WORK INSTRUCTIONS
Retype all the data word for word.

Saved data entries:
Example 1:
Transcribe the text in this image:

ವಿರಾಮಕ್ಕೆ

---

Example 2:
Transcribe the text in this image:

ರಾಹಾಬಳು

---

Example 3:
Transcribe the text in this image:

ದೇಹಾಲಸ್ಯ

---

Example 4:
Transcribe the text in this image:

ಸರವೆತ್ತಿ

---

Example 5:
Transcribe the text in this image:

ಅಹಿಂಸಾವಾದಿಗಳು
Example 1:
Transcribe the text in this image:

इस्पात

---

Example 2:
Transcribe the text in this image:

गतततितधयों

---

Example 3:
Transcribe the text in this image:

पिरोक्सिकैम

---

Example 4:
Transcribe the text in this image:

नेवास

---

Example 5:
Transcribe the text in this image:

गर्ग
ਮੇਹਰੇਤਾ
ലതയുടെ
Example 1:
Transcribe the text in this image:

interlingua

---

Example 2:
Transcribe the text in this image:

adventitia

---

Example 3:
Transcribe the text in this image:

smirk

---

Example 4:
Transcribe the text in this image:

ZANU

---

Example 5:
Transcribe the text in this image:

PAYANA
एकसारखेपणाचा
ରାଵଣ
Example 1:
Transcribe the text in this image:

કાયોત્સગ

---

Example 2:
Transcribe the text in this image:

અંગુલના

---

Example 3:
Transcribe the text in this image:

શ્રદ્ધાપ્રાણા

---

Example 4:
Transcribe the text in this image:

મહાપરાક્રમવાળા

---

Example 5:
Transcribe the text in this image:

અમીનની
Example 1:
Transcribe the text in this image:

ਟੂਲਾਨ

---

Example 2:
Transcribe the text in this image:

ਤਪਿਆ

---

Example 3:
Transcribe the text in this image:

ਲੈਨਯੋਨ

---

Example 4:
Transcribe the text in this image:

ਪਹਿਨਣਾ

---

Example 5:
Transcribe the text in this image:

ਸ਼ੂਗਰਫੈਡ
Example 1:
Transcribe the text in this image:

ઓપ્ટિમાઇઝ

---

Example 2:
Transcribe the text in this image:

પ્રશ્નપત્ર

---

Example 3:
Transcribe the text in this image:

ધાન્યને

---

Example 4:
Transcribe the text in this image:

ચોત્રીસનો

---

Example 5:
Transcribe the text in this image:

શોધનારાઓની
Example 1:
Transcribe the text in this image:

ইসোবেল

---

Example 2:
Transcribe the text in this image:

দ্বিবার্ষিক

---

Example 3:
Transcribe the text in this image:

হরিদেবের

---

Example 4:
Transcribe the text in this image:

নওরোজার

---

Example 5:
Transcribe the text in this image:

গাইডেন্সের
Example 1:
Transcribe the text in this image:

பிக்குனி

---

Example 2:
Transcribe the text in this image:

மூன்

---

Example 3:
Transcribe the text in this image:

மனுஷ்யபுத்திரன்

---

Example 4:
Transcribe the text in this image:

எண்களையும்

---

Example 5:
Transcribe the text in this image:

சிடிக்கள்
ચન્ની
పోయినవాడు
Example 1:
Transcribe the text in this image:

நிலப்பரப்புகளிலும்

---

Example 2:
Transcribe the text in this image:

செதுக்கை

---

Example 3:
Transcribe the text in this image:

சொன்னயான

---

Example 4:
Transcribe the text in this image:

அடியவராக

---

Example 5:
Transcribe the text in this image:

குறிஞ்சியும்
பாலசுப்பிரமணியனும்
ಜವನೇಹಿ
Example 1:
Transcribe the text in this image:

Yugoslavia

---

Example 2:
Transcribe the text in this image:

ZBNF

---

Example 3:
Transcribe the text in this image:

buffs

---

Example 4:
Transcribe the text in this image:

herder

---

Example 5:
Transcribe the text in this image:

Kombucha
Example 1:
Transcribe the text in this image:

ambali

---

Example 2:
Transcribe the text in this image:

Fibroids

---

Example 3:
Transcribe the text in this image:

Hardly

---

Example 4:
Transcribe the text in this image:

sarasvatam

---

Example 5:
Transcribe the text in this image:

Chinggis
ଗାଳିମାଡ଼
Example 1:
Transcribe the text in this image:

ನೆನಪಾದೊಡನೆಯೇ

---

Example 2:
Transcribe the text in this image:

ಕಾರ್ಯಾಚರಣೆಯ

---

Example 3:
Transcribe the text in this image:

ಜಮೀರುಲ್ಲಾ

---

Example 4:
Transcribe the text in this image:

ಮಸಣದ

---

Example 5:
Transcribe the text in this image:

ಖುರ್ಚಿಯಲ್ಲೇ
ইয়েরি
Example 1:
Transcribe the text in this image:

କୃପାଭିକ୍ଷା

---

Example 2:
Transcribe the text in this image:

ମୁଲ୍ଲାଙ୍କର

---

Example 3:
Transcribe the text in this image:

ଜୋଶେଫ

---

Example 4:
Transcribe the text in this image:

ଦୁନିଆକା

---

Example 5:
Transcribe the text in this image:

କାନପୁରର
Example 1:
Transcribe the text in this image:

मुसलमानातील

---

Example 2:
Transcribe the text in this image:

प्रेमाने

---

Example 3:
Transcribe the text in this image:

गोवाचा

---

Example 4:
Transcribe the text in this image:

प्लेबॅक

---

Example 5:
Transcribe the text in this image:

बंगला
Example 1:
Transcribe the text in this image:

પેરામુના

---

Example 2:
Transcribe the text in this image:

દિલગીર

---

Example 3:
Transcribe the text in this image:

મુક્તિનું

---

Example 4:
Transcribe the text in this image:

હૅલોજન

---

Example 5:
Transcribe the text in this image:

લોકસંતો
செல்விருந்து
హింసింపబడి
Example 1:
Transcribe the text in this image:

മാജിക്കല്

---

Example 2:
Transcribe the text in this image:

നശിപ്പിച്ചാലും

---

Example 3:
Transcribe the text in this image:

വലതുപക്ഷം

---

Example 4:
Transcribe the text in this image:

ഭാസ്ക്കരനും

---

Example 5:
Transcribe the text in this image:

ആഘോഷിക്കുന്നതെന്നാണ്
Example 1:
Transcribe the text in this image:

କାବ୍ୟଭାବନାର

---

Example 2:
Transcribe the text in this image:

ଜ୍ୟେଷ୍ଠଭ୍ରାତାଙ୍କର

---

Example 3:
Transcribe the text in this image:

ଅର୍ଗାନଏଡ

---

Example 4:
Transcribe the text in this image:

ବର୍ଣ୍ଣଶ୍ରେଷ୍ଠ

EXERCISE SOLUTION
Example 1:
Transcribe the text in this image:

ವಿರಾಮಕ್ಕೆ

---

Example 2:
Transcribe the text in this image:

ರಾಹಾಬಳು

---

Example 3:
Transcribe the text in this image:

ದೇಹಾಲಸ್ಯ

---

Example 4:
Transcribe the text in this image:

ಸರವೆತ್ತಿ

---

Example 5:
Transcribe the text in this image:

ಅಹಿಂಸಾವಾದಿಗಳು
Example 1:
Transcribe the text in this image:

इस्पात

---

Example 2:
Transcribe the text in this image:

गतततितधयों

---

Example 3:
Transcribe the text in this image:

पिरोक्सिकैम

---

Example 4:
Transcribe the text in this image:

नेवास

---

Example 5:
Transcribe the text in this image:

गर्ग
ਮੇਹਰੇਤਾ
ലതയുടെ
Example 1:
Transcribe the text in this image:

interlingua

---

Example 2:
Transcribe the text in this image:

adventitia

---

Example 3:
Transcribe the text in this image:

smirk

---

Example 4:
Transcribe the text in this image:

ZANU

---

Example 5:
Transcribe the text in this image:

PAYANA
एकसारखेपणाचा
ରାଵଣ
Example 1:
Transcribe the text in this image:

કાયોત્સગ

---

Example 2:
Transcribe the text in this image:

અંગુલના

---

Example 3:
Transcribe the text in this image:

શ્રદ્ધાપ્રાણા

---

Example 4:
Transcribe the text in this image:

મહાપરાક્રમવાળા

---

Example 5:
Transcribe the text in this image:

અમીનની
Example 1:
Transcribe the text in this image:

ਟੂਲਾਨ

---

Example 2:
Transcribe the text in this image:

ਤਪਿਆ

---

Example 3:
Transcribe the text in this image:

ਲੈਨਯੋਨ

---

Example 4:
Transcribe the text in this image:

ਪਹਿਨਣਾ

---

Example 5:
Transcribe the text in this image:

ਸ਼ੂਗਰਫੈਡ
Example 1:
Transcribe the text in this image:

ઓપ્ટિમાઇઝ

---

Example 2:
Transcribe the text in this image:

પ્રશ્નપત્ર

---

Example 3:
Transcribe the text in this image:

ધાન્યને

---

Example 4:
Transcribe the text in this image:

ચોત્રીસનો

---

Example 5:
Transcribe the text in this image:

શોધનારાઓની
Example 1:
Transcribe the text in this image:

ইসোবেল

---

Example 2:
Transcribe the text in this image:

দ্বিবার্ষিক

---

Example 3:
Transcribe the text in this image:

হরিদেবের

---

Example 4:
Transcribe the text in this image:

নওরোজার

---

Example 5:
Transcribe the text in this image:

গাইডেন্সের
Example 1:
Transcribe the text in this image:

பிக்குனி

---

Example 2:
Transcribe the text in this image:

மூன்

---

Example 3:
Transcribe the text in this image:

மனுஷ்யபுத்திரன்

---

Example 4:
Transcribe the text in this image:

எண்களையும்

---

Example 5:
Transcribe the text in this image:

சிடிக்கள்
ચન્ની
పోయినవాడు
Example 1:
Transcribe the text in this image:

நிலப்பரப்புகளிலும்

---

Example 2:
Transcribe the text in this image:

செதுக்கை

---

Example 3:
Transcribe the text in this image:

சொன்னயான

---

Example 4:
Transcribe the text in this image:

அடியவராக

---

Example 5:
Transcribe the text in this image:

குறிஞ்சியும்
பாலசுப்பிரமணியனும்
ಜವನೇಹಿ
Example 1:
Transcribe the text in this image:

Yugoslavia

---

Example 2:
Transcribe the text in this image:

ZBNF

---

Example 3:
Transcribe the text in this image:

buffs

---

Example 4:
Transcribe the text in this image:

herder

---

Example 5:
Transcribe the text in this image:

Kombucha
Example 1:
Transcribe the text in this image:

ambali

---

Example 2:
Transcribe the text in this image:

Fibroids

---

Example 3:
Transcribe the text in this image:

Hardly

---

Example 4:
Transcribe the text in this image:

sarasvatam

---

Example 5:
Transcribe the text in this image:

Chinggis
ଗାଳିମାଡ଼
Example 1:
Transcribe the text in this image:

ನೆನಪಾದೊಡನೆಯೇ

---

Example 2:
Transcribe the text in this image:

ಕಾರ್ಯಾಚರಣೆಯ

---

Example 3:
Transcribe the text in this image:

ಜಮೀರುಲ್ಲಾ

---

Example 4:
Transcribe the text in this image:

ಮಸಣದ

---

Example 5:
Transcribe the text in this image:

ಖುರ್ಚಿಯಲ್ಲೇ
ইয়েরি
Example 1:
Transcribe the text in this image:

କୃପାଭିକ୍ଷା

---

Example 2:
Transcribe the text in this image:

ମୁଲ୍ଲାଙ୍କର

---

Example 3:
Transcribe the text in this image:

ଜୋଶେଫ

---

Example 4:
Transcribe the text in this image:

ଦୁନିଆକା

---

Example 5:
Transcribe the text in this image:

କାନପୁରର
Example 1:
Transcribe the text in this image:

मुसलमानातील

---

Example 2:
Transcribe the text in this image:

प्रेमाने

---

Example 3:
Transcribe the text in this image:

गोवाचा

---

Example 4:
Transcribe the text in this image:

प्लेबॅक

---

Example 5:
Transcribe the text in this image:

बंगला
Example 1:
Transcribe the text in this image:

પેરામુના

---

Example 2:
Transcribe the text in this image:

દિલગીર

---

Example 3:
Transcribe the text in this image:

મુક્તિનું

---

Example 4:
Transcribe the text in this image:

હૅલોજન

---

Example 5:
Transcribe the text in this image:

લોકસંતો
செல்விருந்து
హింసింపబడి
Example 1:
Transcribe the text in this image:

മാജിക്കല്

---

Example 2:
Transcribe the text in this image:

നശിപ്പിച്ചാലും

---

Example 3:
Transcribe the text in this image:

വലതുപക്ഷം

---

Example 4:
Transcribe the text in this image:

ഭാസ്ക്കരനും

---

Example 5:
Transcribe the text in this image:

ആഘോഷിക്കുന്നതെന്നാണ്
Example 1:
Transcribe the text in this image:

କାବ୍ୟଭାବନାର

---

Example 2:
Transcribe the text in this image:

ଜ୍ୟେଷ୍ଠଭ୍ରାତାଙ୍କର

---

Example 3:
Transcribe the text in this image:

ଅର୍ଗାନଏଡ

---

Example 4:
Transcribe the text in this image:

ବର୍ଣ୍ଣଶ୍ରେଷ୍ଠ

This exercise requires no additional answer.